:: Dataset extract ::

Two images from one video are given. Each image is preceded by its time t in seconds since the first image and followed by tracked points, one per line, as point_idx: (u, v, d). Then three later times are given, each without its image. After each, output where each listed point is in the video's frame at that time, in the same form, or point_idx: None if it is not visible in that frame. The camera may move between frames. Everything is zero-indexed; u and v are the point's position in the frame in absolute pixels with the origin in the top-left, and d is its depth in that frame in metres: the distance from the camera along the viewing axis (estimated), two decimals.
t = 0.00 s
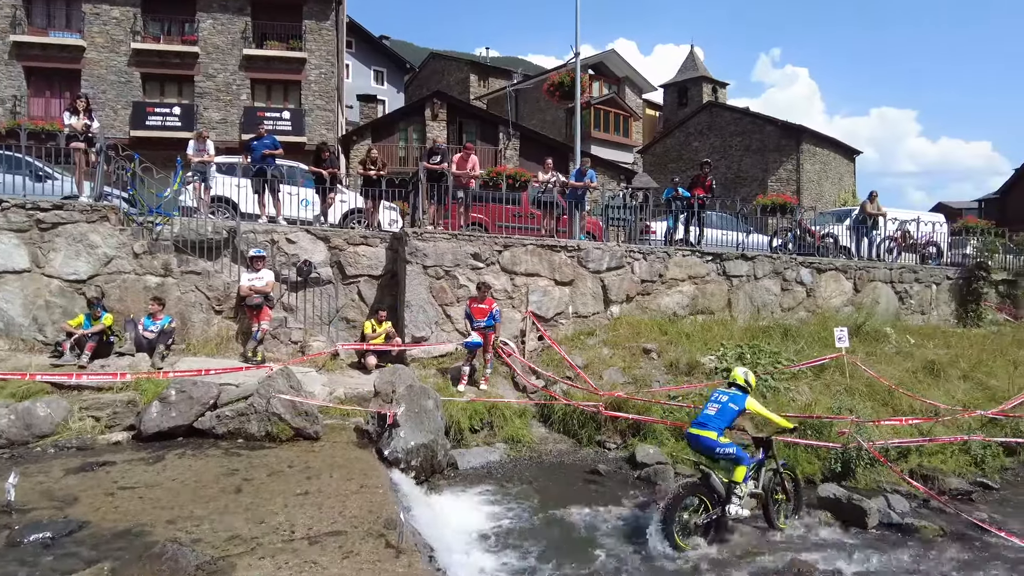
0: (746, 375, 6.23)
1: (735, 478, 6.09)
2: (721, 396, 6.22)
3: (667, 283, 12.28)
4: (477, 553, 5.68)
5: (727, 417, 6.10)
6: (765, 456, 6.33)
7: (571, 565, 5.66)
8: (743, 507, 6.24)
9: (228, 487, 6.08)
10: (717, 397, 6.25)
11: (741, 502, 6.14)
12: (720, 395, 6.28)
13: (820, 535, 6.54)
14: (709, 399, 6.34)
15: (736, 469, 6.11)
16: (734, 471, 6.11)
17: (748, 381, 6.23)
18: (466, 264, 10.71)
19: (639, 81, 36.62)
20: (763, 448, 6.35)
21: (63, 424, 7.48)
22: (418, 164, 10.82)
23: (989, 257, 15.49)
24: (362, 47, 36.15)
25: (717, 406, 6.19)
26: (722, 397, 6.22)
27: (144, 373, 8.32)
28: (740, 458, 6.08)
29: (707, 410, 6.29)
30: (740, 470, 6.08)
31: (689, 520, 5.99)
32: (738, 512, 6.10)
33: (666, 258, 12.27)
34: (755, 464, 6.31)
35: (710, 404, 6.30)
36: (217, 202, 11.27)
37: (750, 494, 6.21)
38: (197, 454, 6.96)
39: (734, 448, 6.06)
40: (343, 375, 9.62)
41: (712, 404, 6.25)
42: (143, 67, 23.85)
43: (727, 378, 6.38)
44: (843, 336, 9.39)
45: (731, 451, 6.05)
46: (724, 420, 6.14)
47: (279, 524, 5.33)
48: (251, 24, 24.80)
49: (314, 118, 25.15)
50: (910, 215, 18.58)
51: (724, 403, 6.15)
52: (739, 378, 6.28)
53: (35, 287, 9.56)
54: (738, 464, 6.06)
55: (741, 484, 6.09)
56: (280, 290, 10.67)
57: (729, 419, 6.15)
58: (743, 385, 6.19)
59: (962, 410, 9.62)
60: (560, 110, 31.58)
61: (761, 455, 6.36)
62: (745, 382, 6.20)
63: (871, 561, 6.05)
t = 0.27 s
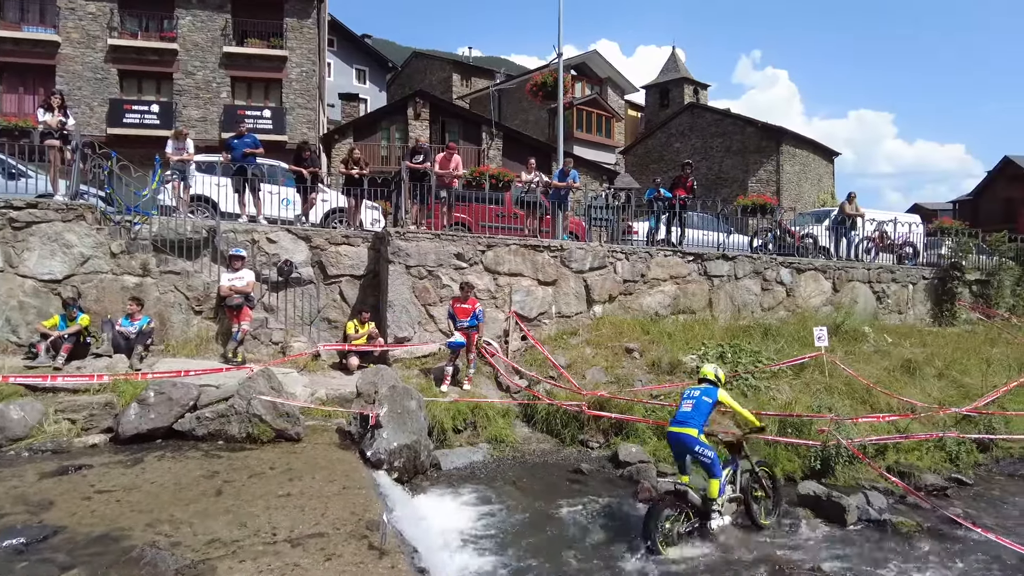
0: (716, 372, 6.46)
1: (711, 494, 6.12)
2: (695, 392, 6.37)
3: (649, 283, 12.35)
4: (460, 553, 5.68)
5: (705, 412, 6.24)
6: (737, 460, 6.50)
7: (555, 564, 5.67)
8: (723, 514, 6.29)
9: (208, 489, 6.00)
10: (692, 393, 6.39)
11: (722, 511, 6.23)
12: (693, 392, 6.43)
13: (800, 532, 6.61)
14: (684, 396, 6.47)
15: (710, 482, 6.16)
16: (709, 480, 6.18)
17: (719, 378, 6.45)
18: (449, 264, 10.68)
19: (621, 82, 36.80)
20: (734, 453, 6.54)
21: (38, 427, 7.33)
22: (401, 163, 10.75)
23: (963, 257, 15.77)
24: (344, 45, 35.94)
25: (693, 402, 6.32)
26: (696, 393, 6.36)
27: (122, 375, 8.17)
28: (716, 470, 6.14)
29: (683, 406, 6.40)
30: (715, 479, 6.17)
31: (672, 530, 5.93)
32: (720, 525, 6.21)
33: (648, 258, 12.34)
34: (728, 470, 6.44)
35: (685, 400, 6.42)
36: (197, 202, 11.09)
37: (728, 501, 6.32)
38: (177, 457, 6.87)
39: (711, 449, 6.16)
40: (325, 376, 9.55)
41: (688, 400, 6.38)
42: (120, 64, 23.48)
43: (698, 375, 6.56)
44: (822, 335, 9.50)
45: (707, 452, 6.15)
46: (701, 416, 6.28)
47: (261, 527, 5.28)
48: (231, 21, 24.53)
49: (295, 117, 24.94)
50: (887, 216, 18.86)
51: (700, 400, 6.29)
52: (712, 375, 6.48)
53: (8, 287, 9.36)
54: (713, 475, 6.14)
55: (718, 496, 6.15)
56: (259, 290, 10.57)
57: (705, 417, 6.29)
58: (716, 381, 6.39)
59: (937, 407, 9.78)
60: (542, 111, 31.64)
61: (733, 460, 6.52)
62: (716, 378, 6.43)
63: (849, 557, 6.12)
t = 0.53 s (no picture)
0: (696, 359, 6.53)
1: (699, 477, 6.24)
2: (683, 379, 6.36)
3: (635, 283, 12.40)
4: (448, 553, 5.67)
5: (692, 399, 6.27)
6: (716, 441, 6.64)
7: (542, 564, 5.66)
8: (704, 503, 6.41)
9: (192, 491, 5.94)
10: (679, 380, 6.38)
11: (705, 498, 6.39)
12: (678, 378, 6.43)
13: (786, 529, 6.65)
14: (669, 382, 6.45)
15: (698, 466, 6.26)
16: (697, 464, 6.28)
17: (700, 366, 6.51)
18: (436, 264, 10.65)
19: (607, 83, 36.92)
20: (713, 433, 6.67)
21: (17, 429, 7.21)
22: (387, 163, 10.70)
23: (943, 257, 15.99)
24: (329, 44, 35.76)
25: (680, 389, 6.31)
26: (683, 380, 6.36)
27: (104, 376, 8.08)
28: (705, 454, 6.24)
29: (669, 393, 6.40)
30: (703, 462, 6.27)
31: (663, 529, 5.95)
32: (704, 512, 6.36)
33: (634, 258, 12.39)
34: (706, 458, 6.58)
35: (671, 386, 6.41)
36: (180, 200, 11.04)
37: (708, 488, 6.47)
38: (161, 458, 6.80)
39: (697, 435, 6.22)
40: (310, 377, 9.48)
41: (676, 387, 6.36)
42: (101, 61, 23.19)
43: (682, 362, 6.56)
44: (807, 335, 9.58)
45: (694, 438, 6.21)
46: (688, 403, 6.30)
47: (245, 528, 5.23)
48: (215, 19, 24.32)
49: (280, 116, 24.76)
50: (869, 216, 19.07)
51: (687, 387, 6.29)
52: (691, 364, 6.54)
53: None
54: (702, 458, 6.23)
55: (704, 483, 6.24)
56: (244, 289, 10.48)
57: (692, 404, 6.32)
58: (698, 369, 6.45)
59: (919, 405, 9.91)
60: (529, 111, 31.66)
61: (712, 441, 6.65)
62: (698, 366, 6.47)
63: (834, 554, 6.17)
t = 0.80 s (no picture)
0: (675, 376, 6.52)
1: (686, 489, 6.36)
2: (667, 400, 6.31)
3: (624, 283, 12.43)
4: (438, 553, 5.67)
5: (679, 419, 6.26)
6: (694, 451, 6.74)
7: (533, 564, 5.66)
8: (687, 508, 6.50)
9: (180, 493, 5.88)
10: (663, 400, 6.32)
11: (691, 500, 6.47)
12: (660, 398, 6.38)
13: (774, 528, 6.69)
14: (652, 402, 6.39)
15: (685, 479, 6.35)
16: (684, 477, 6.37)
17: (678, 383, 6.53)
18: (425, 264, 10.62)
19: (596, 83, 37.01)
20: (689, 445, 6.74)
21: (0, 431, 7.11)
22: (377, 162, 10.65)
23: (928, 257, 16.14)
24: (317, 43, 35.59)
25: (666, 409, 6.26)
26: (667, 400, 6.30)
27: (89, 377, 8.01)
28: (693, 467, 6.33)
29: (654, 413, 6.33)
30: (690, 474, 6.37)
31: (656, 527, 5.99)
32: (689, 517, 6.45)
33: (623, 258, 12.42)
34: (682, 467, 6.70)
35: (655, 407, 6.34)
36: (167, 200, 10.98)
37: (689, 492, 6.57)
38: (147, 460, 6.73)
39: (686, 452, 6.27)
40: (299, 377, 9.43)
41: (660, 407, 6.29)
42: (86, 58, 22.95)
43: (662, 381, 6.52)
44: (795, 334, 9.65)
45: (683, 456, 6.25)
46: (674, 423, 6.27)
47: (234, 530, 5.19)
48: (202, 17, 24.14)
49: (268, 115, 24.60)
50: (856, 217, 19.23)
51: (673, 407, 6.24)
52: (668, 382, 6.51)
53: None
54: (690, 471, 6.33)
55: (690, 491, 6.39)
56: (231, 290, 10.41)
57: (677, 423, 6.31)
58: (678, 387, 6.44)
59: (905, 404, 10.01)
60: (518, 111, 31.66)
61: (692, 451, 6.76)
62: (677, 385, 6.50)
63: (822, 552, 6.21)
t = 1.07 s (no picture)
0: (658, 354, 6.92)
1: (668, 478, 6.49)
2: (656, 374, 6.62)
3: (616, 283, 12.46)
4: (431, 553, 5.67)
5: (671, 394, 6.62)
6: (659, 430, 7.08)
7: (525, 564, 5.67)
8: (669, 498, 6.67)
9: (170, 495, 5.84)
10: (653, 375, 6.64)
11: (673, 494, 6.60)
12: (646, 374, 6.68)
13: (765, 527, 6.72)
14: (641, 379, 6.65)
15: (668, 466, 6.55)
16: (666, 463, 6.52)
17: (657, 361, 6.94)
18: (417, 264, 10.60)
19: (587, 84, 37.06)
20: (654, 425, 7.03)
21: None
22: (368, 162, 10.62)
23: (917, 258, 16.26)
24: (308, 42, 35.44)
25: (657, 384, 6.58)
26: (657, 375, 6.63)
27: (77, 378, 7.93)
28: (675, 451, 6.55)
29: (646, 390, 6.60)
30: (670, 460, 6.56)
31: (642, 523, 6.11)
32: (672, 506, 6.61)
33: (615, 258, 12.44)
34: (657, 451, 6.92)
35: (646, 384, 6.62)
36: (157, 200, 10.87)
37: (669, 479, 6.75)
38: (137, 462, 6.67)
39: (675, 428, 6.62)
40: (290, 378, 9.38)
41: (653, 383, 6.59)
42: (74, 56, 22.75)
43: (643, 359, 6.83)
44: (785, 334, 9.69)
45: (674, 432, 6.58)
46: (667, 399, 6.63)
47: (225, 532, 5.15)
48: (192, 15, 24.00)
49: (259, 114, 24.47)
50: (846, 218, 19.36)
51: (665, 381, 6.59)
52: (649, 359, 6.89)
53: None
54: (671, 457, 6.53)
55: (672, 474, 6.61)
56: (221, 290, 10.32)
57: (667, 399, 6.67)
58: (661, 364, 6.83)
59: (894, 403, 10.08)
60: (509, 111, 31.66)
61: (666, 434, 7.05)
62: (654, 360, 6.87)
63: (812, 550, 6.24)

:::
:: Dataset extract ::

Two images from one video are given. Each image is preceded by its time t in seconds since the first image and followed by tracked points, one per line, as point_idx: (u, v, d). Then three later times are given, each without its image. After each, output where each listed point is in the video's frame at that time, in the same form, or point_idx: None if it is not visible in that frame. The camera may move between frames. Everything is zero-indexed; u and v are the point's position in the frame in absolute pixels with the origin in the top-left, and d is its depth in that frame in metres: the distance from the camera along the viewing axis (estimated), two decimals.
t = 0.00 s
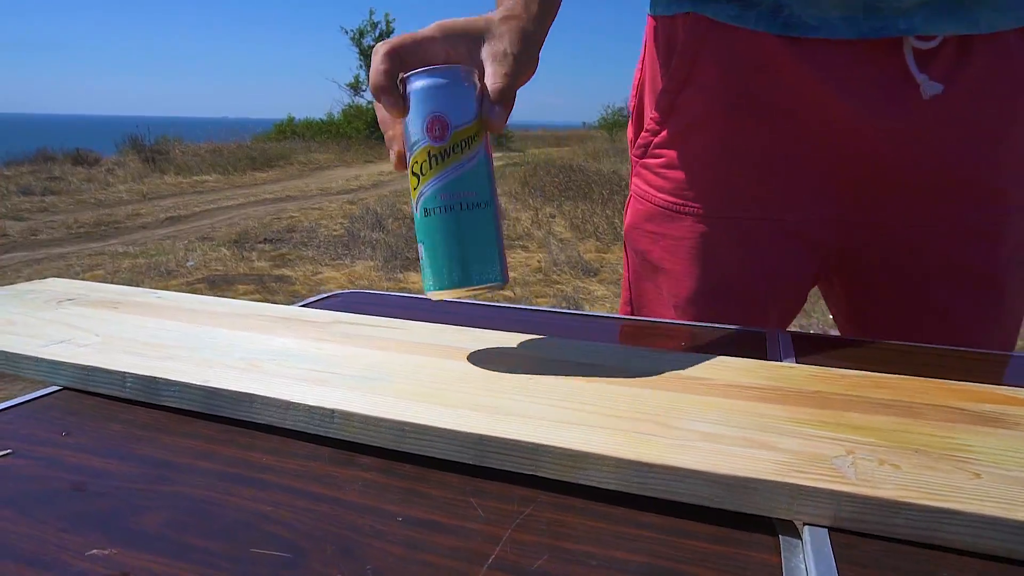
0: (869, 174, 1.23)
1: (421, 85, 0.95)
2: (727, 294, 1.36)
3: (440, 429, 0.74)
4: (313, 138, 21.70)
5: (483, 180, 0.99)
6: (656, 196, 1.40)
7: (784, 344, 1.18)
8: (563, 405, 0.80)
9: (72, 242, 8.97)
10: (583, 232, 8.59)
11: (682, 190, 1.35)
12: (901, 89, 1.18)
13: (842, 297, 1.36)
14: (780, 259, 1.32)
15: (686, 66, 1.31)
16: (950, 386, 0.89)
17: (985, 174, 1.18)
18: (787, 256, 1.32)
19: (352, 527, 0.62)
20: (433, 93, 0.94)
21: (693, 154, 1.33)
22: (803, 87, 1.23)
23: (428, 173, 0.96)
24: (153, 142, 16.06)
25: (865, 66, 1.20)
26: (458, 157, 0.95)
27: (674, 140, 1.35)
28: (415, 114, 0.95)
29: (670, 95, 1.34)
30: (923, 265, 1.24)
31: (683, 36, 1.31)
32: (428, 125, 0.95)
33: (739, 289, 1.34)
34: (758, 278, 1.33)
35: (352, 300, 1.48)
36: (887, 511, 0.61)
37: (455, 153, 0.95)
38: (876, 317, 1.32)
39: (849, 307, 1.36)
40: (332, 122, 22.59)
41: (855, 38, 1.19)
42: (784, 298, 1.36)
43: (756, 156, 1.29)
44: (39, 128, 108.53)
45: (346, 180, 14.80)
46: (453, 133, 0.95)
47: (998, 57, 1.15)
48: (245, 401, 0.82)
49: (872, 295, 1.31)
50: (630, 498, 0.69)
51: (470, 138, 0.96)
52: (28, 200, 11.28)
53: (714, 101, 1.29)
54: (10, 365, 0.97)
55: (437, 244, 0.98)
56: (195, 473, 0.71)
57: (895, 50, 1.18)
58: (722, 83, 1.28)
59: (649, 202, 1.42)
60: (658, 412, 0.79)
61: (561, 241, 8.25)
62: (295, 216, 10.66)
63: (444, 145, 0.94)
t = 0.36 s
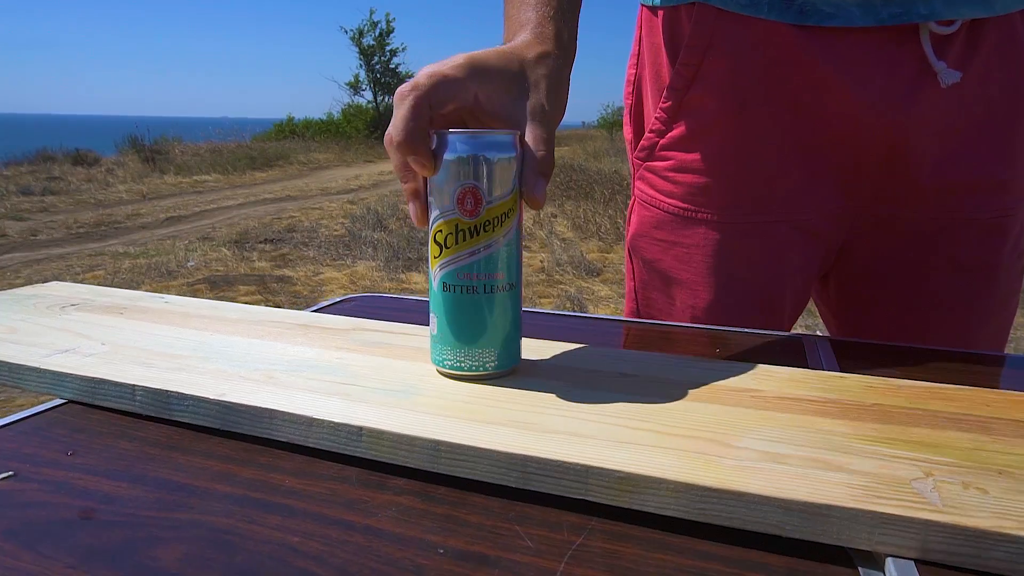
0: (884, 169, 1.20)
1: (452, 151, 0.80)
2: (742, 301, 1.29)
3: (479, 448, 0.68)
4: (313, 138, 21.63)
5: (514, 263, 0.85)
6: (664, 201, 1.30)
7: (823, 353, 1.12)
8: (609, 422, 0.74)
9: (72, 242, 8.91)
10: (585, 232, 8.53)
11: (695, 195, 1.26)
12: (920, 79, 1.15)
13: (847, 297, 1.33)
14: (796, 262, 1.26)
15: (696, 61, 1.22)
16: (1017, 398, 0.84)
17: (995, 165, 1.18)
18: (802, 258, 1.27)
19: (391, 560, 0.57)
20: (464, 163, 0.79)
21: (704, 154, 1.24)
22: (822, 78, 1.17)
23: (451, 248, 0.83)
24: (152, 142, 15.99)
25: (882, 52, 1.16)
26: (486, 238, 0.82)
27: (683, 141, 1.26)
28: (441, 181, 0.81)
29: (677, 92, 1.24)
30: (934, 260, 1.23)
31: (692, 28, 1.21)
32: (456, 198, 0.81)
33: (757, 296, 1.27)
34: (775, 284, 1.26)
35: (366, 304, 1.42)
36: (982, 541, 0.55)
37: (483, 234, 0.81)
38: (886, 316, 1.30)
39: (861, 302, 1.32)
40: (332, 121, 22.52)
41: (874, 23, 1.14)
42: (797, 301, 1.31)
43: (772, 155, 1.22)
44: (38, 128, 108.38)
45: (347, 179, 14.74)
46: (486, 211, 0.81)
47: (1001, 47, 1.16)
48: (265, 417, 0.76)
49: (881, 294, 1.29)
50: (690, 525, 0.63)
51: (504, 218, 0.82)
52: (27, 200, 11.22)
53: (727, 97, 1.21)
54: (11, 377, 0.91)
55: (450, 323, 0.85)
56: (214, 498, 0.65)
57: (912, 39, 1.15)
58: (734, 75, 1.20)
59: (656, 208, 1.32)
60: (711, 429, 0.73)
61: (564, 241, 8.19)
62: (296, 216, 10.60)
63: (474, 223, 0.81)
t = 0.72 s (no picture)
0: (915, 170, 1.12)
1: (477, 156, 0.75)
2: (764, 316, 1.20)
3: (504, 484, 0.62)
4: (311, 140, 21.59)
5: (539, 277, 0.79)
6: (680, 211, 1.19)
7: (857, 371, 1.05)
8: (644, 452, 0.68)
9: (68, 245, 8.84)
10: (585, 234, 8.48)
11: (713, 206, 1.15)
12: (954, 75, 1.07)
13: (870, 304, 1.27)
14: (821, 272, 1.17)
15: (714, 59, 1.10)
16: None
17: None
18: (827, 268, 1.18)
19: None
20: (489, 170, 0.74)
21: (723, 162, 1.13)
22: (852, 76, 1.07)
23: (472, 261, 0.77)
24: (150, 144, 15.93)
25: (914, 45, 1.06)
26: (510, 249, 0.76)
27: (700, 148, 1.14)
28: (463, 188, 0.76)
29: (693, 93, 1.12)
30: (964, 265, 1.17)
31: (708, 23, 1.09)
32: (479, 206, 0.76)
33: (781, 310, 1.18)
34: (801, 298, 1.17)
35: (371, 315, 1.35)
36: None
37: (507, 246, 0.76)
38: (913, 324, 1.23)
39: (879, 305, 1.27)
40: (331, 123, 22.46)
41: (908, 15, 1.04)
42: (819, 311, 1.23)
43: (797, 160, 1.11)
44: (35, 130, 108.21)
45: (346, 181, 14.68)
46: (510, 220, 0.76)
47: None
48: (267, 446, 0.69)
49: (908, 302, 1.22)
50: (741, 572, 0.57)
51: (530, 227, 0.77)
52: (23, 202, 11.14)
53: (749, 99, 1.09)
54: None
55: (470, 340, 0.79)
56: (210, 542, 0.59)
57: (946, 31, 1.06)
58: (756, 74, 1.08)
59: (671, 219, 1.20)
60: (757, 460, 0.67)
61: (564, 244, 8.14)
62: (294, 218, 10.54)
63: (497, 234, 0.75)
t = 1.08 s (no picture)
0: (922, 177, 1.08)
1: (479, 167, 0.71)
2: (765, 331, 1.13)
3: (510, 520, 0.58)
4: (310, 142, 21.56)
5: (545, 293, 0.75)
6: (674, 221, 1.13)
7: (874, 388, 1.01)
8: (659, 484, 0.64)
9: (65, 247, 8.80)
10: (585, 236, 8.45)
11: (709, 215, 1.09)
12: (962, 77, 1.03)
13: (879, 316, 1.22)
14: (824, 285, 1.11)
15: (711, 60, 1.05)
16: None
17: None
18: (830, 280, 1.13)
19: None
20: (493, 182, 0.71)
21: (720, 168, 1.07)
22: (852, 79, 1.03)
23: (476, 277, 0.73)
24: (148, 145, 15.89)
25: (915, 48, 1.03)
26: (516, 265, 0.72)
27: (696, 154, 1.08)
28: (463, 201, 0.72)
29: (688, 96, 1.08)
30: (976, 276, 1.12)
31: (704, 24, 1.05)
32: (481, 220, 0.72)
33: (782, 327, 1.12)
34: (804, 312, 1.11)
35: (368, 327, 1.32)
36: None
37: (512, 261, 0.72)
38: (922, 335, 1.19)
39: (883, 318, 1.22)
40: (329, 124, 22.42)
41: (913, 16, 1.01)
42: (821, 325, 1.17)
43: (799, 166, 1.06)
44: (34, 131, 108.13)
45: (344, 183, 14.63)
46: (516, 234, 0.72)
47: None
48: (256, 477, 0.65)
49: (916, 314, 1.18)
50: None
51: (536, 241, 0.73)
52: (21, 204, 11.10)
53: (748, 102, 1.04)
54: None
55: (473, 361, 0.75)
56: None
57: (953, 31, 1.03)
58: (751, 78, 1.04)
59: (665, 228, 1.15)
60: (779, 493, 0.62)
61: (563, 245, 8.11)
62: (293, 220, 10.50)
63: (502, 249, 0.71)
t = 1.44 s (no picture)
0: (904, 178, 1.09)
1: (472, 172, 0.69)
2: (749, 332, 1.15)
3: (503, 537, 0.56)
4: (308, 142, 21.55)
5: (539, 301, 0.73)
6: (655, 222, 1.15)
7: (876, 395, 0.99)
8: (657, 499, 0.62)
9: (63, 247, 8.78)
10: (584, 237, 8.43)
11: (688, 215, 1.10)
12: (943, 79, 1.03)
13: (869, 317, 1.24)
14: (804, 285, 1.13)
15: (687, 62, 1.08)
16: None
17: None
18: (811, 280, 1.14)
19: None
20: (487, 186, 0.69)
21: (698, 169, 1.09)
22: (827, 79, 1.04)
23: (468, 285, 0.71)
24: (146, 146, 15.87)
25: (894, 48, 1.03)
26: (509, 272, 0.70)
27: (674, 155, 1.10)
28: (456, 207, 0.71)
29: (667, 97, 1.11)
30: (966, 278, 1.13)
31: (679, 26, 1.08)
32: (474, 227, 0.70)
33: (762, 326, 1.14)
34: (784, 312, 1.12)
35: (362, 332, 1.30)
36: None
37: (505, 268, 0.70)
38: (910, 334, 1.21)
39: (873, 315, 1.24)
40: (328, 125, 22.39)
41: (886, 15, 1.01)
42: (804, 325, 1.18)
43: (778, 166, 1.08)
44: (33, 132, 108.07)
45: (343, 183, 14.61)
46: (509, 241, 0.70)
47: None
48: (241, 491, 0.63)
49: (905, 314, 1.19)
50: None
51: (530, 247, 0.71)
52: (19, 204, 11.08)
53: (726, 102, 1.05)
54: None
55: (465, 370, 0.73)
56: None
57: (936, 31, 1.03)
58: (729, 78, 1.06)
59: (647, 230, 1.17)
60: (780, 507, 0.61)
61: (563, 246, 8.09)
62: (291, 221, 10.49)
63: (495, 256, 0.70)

:::

**What the task asks**: Give back exactly the lines of the listing above that run from the line with "18: (802, 258, 1.27)" to the line with "31: (692, 28, 1.21)", inclusive.

**Task output**:
18: (802, 258, 1.27)
19: (391, 560, 0.57)
20: (464, 163, 0.79)
21: (704, 154, 1.24)
22: (822, 78, 1.17)
23: (451, 248, 0.83)
24: (152, 142, 15.99)
25: (882, 52, 1.16)
26: (486, 238, 0.82)
27: (683, 141, 1.26)
28: (441, 181, 0.81)
29: (677, 92, 1.24)
30: (934, 260, 1.23)
31: (692, 28, 1.21)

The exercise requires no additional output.